Lockal · 2024-08-26T00:21:44 1724631704

This is not the full truth, "rep movsb" is fast until another threshold, after which either normal or non-temporal store is faster.

All thresholds are described in https://codebrowser.dev/glibc/glibc/sysdeps/x86_64/multiarch...

And they are not final, i. e. Noah Goldstein still updates them every year.

jeffbee · 2024-08-26T01:33:33 1724636013

Which is these is "faster" depends greatly on whether you have the very rare memcpy-only workload, or if your program actually does something useful. Many people believe, often with good evidence, that the most important thing is for memcpy to occupy as few instruction cache lines as is practical, instead of being something that branches all over kilobytes of machine code. For comparison, see the x86 implementations in LLVM libc.

https://github.com/llvm/llvm-project/blob/main/libc/src/stri...

adrian_b · 2024-08-26T05:43:00 1724650980

It depends on the CPU. There is no good reason for "rep movsb" to be slower at any big enough data size.

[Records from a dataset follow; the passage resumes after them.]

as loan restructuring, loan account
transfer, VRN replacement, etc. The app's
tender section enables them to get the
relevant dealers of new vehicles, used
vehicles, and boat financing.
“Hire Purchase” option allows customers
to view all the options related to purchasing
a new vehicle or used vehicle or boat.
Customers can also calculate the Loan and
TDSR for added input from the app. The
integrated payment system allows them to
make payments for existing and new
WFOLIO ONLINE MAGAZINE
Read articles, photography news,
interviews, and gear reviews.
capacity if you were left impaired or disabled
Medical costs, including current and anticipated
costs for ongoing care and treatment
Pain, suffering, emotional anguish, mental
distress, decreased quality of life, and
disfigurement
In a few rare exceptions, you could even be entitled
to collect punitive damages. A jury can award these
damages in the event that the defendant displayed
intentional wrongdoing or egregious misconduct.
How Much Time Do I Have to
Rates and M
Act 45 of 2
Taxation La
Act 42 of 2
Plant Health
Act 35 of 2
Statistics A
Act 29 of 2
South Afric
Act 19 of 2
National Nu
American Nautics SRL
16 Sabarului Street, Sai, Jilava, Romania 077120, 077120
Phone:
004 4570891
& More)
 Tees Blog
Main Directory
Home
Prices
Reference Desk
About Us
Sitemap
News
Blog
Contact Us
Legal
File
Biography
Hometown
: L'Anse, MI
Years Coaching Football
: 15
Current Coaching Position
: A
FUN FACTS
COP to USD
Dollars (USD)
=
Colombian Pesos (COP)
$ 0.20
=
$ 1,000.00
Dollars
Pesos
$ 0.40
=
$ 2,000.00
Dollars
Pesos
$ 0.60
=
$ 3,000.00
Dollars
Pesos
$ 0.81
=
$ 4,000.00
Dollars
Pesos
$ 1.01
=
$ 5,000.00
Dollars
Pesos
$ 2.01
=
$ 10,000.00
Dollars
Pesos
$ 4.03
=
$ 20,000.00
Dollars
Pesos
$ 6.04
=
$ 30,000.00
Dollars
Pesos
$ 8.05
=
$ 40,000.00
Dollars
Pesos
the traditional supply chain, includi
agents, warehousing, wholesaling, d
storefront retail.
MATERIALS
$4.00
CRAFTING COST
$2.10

On a Zen 3 CPU, "rep movsb" becomes faster than or the same as anything else above a length slightly greater than 2 kB.

However there is a range of multi-megabyte lengths, which correspond roughly with sizes below the L3 cache but exceeding the L2 cache, where for some weird reason "rep movsb" becomes slower than SIMD non-temporal stores.

At lengths exceeding the L3 size, "rep movsb" becomes again the fastest copy method.

The Intel CPUs have different behaviors.

jeffbee · 2024-08-25T23:53:07 1724629987

Also worth noting that Linux has changed the way it uses ERMS and FSRM in x86 copy multiple times since kernel 6.1 used in the article. As a data-dote, my machine that has FSRM and ERMS — surprisingly, the latter is not implied by the former — hits 17GB/s using plain old pipes and a 32KiB buffer on Linux 6.8

koverstreet · 2024-08-26T00:32:45 1724632365

I'm still waiting for rep movsb and rep stosb to be fast enough to delete my simple C loop versions, for short memcpys.

adrian_b · 2024-08-26T05:59:16 1724651956

It is likely that on recent CPUs they are always faster than C loop versions.

On my Zen 3 CPU, for lengths of 2 kB or smaller it is possible to copy faster than with "rep movsb", but by using SIMD instructions (or equivalently the builtin "memcpy" provided by most C compilers), not with a C loop (unless the compiler recognizes the C loop and replaces it with the builtin memcpy, which is what some compilers will do at high optimization levels).

haberman · 2024-08-26T21:36:52 1724708212

If that’s the case, when can I expect C compilers to inline variable-length memcpy() the way they will inline fixed-length memcpy today?